Erinnerung an einen polnischen Sommer

Leba gefiel mir sofort. Die Stadt an der polnischen Ostsee. Es ist dreißig Jahre her. Noch in der kommunistischen Zeit (was man natürlich in Anführungsstriche setzen müsste). Überall Läden und Kioske, mondäne Pavillons. Über eine große Fläche verteilten sich Zelt- Camping-, Fußball- und Rummelplätze, Kinderferienlager, ein Naturpark, übervölkerte und leere Strände. Der Sand sehr fein und sehr weiß. In meinem Kopf sang Halina Frackowiak „Du liebst noch das Mädchen”. Es gab Rybi (Fische), Frytki (Fritten), Placki (Puffer) und Lody (Eis). Auf den Straßen dicke Westwagen mit polnischen Kennzeichen, wie auch immer das ging.

Wir wohnten bei Frau J. Ihr Mann, der ehemals eine Firma als Schildermaler betrieb, trug seit unlängst eine Beinprothese, hatte die Firma aufgegeben und spielte seine Rolle als Randfigur. Damals, im Juni, hatte Frau J. im Seitenflügel des Hauses und verschiedenen Anbauten drei dreiköpfige Familien untergebracht, die ihr pro Tag 225 Mark einbrachten.

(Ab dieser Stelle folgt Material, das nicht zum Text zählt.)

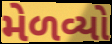
મેળવ્યોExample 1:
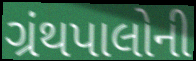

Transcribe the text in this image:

ગ્રંથપાલોની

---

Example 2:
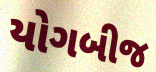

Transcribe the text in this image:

યોગબીજ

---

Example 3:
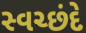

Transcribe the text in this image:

સ્વચ્છંદે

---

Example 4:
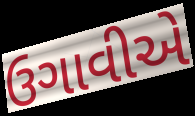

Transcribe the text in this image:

ઉગાવીએ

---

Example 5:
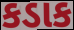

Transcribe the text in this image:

કડાક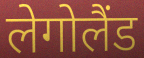
लेगोलैंडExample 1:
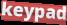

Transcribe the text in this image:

keypad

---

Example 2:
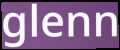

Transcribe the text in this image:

glenn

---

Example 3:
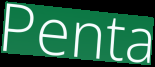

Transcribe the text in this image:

Penta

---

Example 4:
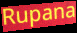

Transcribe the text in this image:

Rupana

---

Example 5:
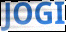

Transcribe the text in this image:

JOGI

Im Kernsommer wurde auch das Vorderhaus vermietet, in jenem Jahr wurde aus Dresden die Schauspielerin Böhme nebst Familie erwartet, die Familie J. musste sich dann wohl unsichtbar machen. Frau J. erklärte, dass sie „an Unsere” prinzipiell nicht mehr vermiete.  Sie habe nichts dagegen, dass getrunken wird, aber wenn sie um die Wette saufen und zählen, wer die größere Menge leerer Flaschen vorweisen kann, dann gehe ihr das zu weit.

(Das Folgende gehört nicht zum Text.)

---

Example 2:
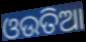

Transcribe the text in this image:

ଓଉତିଆ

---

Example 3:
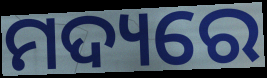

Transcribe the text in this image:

ମଦ୍ୟରେ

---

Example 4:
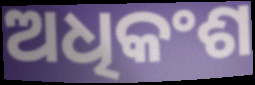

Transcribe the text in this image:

ଅଧିକଂଶ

Vormittags lagen wir am Strand, Mittag aßen wir im Gemeinschaftsraum bei Frau J., nachmittags schliefen wir, das Seeklima machte müde. Abends durchstreiften wir die Promenade und die Bars, nachts vernahmen wir aus der Ferne die Sehnsuchtsschreie der Discostars. Boney M., Baccara, Pussycat, Bonnie Tyler. Georgie and the Rivers of Babylon waren dann für immer mit der polnischen Ostsee verbunden. In Lebork, der nächstgrößeren Stadt im Binnenland, erzählte uns ein alter Mann, dass er schon eine Woche lang kein Brot mehr bekommen habe. Breshnews Soldaten hätten alles aufgefressen.  Die Gedanken strömten groß, belanglos und vage dahin. Den Sand, sagte Frau J., werden Sie noch ein halbes Jahr mit sich herumtragen. Sie hatte recht; wie in allen anderen Fragen auch.

Die Ostsee in Polen …

Vater, Mutter, Wolken, Kind © Christian Brachwitz

Vater, Mutter, Wolken, Kind
© Christian Brachwitz

… oder der Himmel über uns allen? Beides bemerkenswert. Wir wollen festhalten, wie die Sonne ins Meer eintaucht. Was heißt wir. Die Frau, die für die Romantik in der Familie zuständig ist. Das Kind ist desinteressiert. Der Mann vergisst, den Bauch einzuziehen. Die Pepsi-Cola ist immer dabei. Befürchtungen, dass die dünnen Rohre den Ausguck und die Familie nicht werden halten können, sind unbegründet. Die Wolken haben so eine flüchtige Struktur. Sie wollen nach Westen. So ist es schon immer gewesen. Und es war schon immer ansteckend. Die Wolken sind frei, die Gedanken auch, die Grenzen offen, mehr oder minder.